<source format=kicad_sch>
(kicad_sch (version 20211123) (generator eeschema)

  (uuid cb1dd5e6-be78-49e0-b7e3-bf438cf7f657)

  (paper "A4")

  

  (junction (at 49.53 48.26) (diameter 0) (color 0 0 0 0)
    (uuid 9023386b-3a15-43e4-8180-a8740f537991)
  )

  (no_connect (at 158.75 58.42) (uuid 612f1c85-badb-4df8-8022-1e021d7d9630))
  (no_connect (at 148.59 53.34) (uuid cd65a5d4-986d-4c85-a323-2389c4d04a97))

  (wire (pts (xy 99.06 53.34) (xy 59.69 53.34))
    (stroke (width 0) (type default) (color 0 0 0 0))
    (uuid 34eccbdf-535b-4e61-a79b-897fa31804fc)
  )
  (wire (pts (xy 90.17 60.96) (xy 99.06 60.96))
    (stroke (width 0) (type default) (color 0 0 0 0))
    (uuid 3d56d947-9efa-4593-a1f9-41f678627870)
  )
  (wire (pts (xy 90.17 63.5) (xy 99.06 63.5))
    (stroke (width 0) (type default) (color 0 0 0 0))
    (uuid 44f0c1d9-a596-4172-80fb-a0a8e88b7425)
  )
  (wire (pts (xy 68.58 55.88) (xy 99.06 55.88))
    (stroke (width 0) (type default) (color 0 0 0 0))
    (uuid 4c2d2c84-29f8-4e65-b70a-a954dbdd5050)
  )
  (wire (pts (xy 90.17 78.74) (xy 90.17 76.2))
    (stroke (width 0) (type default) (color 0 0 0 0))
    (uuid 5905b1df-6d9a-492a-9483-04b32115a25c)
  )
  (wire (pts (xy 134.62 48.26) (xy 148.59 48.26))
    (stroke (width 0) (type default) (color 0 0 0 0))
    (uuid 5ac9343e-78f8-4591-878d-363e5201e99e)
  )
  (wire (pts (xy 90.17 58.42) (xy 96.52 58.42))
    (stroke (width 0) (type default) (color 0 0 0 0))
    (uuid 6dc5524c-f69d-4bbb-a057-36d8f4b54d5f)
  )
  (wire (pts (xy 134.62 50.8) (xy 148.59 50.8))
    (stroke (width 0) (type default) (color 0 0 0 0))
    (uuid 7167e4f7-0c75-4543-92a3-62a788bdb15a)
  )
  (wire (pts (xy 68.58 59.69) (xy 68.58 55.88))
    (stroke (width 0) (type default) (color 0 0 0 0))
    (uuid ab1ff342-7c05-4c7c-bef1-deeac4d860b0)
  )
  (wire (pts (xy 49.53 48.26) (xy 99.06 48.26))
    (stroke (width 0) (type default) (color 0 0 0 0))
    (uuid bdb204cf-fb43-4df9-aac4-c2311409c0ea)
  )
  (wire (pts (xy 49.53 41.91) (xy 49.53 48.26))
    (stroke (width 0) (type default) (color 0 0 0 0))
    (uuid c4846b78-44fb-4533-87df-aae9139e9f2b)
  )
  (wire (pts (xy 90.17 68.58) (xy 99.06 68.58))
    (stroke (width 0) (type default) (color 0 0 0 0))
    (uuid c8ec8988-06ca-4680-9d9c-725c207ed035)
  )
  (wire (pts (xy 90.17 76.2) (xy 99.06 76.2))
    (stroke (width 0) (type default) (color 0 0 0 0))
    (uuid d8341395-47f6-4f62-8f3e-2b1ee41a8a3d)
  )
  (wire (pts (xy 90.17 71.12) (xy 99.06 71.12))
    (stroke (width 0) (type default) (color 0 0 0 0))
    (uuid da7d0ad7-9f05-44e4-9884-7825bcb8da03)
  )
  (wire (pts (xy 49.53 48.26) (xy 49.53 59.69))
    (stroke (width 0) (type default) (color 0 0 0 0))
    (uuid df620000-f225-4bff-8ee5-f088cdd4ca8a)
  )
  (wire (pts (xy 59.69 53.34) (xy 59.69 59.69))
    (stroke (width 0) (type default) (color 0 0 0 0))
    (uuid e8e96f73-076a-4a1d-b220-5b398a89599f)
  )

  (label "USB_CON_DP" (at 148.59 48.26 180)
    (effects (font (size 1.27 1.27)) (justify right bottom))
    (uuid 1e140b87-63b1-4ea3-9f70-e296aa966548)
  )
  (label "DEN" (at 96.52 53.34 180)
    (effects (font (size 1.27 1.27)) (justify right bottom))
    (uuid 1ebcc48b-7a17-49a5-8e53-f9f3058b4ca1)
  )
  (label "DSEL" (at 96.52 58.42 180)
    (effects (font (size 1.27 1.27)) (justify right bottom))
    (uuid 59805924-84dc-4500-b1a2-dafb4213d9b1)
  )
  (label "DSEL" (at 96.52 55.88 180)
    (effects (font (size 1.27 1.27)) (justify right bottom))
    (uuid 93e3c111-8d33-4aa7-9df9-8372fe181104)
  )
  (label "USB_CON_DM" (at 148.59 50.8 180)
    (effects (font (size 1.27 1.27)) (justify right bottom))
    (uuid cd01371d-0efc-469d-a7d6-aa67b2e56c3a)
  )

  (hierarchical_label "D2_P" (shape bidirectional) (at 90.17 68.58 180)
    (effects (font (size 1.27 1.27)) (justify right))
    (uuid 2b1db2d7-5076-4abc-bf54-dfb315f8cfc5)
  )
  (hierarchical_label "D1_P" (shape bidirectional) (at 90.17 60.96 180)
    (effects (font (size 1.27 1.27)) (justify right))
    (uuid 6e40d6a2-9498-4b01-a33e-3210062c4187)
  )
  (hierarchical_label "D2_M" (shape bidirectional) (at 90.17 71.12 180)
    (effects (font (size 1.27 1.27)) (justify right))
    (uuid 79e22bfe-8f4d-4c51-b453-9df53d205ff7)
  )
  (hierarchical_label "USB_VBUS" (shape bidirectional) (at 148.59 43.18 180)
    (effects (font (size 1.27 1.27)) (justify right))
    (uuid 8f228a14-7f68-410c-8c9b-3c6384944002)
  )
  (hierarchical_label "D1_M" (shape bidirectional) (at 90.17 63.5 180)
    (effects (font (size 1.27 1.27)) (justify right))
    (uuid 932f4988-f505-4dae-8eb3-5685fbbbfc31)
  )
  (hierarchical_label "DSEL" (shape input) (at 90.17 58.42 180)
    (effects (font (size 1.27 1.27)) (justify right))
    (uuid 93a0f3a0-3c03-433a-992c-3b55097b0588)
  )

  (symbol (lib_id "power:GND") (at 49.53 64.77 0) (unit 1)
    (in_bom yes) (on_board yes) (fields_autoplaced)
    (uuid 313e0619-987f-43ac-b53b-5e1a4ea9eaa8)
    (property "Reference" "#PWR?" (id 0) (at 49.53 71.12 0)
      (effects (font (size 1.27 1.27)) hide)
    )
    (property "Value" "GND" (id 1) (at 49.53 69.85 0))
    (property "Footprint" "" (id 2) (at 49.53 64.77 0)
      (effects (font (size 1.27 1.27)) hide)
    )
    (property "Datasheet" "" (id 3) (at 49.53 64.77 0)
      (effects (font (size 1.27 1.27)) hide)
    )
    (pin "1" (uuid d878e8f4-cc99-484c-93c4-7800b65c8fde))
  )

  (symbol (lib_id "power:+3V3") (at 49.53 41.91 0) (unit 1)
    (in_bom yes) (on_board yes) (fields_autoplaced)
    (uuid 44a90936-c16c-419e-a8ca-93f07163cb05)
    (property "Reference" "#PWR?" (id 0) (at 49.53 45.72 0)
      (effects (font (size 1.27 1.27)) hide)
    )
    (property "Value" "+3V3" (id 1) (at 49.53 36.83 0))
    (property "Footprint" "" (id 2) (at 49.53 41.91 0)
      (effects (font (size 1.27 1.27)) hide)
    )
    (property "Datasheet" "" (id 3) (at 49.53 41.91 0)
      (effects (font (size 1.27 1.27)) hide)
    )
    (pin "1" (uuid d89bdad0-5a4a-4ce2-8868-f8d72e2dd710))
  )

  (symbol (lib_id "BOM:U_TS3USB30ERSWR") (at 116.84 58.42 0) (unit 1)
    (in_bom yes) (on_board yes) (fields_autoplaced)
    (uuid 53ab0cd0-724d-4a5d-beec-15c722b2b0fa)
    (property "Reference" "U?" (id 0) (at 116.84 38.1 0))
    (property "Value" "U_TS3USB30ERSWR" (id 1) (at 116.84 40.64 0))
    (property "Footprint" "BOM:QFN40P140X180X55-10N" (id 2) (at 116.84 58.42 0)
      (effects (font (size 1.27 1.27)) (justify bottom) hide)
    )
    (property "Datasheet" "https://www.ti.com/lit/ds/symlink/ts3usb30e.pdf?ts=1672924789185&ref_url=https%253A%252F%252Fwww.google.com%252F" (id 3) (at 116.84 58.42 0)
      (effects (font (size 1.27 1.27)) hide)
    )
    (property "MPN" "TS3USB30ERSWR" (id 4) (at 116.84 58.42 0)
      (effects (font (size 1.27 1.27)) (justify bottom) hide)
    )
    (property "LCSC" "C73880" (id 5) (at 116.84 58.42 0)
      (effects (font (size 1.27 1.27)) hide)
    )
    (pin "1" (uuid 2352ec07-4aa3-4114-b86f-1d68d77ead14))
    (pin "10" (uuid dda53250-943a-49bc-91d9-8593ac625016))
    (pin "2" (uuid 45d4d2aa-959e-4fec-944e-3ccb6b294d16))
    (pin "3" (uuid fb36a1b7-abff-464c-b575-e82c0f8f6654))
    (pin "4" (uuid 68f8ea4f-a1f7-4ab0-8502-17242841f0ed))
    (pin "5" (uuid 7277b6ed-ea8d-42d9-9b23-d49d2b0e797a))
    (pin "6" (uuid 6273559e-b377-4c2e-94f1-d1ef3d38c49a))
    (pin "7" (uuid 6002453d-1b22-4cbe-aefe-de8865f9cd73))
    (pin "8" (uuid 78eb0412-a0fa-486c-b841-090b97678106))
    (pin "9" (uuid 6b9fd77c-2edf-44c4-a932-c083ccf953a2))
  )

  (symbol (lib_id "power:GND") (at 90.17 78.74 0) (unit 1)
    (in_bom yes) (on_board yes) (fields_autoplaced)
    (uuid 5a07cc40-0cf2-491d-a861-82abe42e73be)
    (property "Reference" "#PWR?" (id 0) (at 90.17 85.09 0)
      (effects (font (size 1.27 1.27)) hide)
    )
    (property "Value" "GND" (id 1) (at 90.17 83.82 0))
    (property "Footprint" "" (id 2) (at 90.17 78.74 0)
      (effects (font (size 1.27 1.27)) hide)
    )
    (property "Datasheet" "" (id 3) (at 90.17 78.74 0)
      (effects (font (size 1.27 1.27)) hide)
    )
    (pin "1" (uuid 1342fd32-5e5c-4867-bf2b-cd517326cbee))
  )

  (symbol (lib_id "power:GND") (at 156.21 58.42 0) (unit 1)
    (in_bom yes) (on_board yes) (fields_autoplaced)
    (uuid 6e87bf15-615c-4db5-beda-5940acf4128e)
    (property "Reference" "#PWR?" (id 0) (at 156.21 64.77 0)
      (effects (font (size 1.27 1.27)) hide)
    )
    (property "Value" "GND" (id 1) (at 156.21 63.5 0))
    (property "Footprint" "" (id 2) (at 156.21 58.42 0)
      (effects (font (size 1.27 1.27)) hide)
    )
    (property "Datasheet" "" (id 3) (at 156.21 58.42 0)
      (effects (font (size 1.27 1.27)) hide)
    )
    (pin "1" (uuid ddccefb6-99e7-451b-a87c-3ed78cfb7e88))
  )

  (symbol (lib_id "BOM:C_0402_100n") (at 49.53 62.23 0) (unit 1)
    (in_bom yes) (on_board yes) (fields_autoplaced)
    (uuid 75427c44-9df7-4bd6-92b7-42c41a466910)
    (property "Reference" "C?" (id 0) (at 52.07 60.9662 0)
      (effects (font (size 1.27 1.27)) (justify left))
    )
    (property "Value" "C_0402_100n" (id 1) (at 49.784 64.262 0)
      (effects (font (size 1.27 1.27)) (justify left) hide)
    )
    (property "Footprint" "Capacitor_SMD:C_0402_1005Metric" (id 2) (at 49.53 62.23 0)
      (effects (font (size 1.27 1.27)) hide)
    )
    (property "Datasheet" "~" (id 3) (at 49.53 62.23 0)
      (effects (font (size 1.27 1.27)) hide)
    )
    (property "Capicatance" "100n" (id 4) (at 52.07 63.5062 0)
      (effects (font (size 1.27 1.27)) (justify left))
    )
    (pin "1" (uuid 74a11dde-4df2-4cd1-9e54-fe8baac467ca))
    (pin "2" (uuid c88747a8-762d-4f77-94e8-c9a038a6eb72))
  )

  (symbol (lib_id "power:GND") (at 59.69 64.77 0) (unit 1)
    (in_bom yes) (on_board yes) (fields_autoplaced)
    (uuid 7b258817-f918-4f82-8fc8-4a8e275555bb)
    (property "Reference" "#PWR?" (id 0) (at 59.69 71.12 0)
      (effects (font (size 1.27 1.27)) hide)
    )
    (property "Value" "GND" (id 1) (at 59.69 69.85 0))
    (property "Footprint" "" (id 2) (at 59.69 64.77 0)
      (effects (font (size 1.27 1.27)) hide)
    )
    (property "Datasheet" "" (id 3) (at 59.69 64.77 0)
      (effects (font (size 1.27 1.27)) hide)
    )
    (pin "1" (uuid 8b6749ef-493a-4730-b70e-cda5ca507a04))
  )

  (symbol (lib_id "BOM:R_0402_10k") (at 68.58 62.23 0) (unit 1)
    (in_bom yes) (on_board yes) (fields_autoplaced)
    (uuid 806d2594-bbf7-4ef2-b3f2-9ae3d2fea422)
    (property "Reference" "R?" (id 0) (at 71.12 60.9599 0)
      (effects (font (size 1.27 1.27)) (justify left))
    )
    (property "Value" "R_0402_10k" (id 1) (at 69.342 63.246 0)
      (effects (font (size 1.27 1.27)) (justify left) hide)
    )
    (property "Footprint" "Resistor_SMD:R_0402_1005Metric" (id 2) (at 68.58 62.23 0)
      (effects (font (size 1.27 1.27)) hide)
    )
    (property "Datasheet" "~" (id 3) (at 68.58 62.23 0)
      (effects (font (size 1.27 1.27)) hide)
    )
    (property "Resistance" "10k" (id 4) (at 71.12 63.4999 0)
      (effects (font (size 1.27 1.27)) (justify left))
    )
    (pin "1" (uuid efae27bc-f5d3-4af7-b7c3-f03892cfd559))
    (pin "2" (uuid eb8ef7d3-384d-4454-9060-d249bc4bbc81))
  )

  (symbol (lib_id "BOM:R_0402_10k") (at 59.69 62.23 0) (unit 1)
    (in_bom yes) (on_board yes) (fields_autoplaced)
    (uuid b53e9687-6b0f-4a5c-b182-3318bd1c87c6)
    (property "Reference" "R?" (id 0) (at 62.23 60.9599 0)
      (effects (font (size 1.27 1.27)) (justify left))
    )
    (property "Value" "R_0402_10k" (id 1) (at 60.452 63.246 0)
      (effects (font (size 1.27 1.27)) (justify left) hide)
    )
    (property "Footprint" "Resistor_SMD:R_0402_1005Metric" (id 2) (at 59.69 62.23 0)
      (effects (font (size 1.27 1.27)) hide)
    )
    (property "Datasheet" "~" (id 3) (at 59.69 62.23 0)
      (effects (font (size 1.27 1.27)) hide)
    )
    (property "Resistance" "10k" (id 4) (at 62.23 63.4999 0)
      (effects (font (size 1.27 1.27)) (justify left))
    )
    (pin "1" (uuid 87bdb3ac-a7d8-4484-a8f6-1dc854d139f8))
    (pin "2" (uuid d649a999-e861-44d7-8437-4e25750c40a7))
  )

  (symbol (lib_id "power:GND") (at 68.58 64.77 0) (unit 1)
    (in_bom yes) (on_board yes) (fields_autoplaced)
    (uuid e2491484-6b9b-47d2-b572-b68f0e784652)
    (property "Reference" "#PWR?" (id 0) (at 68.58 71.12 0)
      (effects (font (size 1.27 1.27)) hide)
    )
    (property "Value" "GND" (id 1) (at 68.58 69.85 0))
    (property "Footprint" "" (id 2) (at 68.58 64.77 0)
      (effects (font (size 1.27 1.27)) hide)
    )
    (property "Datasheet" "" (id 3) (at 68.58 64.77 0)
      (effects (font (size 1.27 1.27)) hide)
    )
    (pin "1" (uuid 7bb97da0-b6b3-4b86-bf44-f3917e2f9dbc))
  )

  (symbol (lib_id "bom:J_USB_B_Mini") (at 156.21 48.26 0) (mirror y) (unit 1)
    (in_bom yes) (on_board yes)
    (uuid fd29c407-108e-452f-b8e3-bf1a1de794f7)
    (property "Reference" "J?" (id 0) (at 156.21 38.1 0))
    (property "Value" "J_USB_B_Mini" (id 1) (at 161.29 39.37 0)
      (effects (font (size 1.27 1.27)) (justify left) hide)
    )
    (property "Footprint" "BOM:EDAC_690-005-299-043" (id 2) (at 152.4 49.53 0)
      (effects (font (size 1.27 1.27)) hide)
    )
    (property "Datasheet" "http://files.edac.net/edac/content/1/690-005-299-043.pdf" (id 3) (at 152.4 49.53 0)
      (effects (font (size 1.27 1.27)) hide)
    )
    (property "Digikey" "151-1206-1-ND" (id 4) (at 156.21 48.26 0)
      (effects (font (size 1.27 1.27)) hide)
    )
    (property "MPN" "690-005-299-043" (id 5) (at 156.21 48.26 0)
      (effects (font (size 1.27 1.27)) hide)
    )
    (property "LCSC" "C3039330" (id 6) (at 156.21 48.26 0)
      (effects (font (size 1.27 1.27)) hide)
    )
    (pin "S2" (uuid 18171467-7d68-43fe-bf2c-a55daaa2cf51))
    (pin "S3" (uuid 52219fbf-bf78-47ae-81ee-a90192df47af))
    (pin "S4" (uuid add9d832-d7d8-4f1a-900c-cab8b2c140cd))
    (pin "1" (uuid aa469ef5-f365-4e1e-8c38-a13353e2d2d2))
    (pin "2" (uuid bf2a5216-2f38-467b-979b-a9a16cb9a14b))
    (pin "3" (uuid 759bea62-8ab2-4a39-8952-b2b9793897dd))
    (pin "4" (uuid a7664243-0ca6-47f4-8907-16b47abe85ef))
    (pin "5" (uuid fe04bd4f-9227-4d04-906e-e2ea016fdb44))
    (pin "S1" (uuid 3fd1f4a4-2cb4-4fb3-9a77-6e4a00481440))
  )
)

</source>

________

▸ What you will do: From the very first line of the data through the line with "(wire (pts (xy 90.17 63.5) (xy 99.06 63.5))" in it, please reproduce each line exactly and output nothing more.

▸ Expected answer:
<source format=kicad_sch>
(kicad_sch (version 20211123) (generator eeschema)

  (uuid cb1dd5e6-be78-49e0-b7e3-bf438cf7f657)

  (paper "A4")

  

  (junction (at 49.53 48.26) (diameter 0) (color 0 0 0 0)
    (uuid 9023386b-3a15-43e4-8180-a8740f537991)
  )

  (no_connect (at 158.75 58.42) (uuid 612f1c85-badb-4df8-8022-1e021d7d9630))
  (no_connect (at 148.59 53.34) (uuid cd65a5d4-986d-4c85-a323-2389c4d04a97))

  (wire (pts (xy 99.06 53.34) (xy 59.69 53.34))
    (stroke (width 0) (type default) (color 0 0 0 0))
    (uuid 34eccbdf-535b-4e61-a79b-897fa31804fc)
  )
  (wire (pts (xy 90.17 60.96) (xy 99.06 60.96))
    (stroke (width 0) (type default) (color 0 0 0 0))
    (uuid 3d56d947-9efa-4593-a1f9-41f678627870)
  )
  (wire (pts (xy 90.17 63.5) (xy 99.06 63.5))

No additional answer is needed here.